PROBLEM DESCRIPTION: Copy everything from the line containing "Recruitment" down to the line containing "Privacy Policy", switching "Contact Us" to "Get in Touch" and leaving the rest unchanged. Give back only those lines.

DATA EXTRACT:
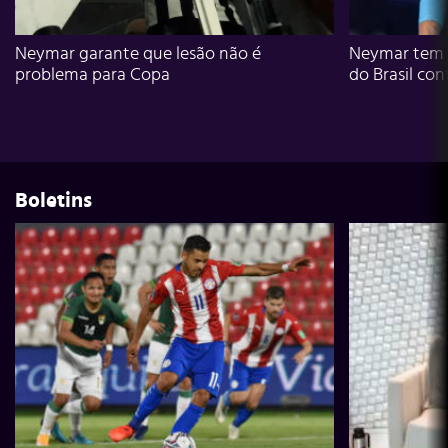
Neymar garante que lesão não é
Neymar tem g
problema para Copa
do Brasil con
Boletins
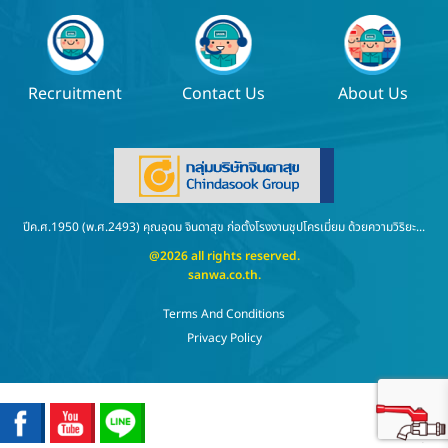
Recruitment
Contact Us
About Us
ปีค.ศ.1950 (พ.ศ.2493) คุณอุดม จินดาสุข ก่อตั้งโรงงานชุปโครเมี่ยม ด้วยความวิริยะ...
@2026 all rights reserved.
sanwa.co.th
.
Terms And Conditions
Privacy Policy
--
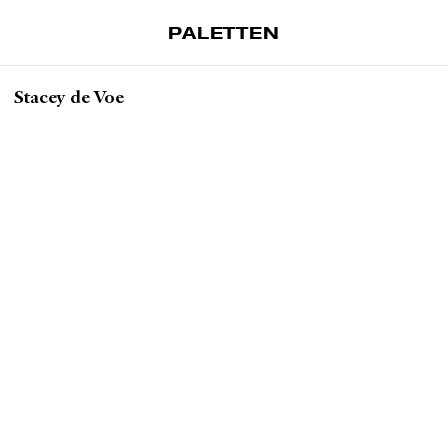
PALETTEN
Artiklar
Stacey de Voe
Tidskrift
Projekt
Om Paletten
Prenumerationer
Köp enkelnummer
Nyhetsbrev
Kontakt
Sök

RESULT FOR THIS EXERCISE:
Recruitment
Get in Touch
About Us
ปีค.ศ.1950 (พ.ศ.2493) คุณอุดม จินดาสุข ก่อตั้งโรงงานชุปโครเมี่ยม ด้วยความวิริยะ...
@2026 all rights reserved.
sanwa.co.th
.
Terms And Conditions
Privacy Policy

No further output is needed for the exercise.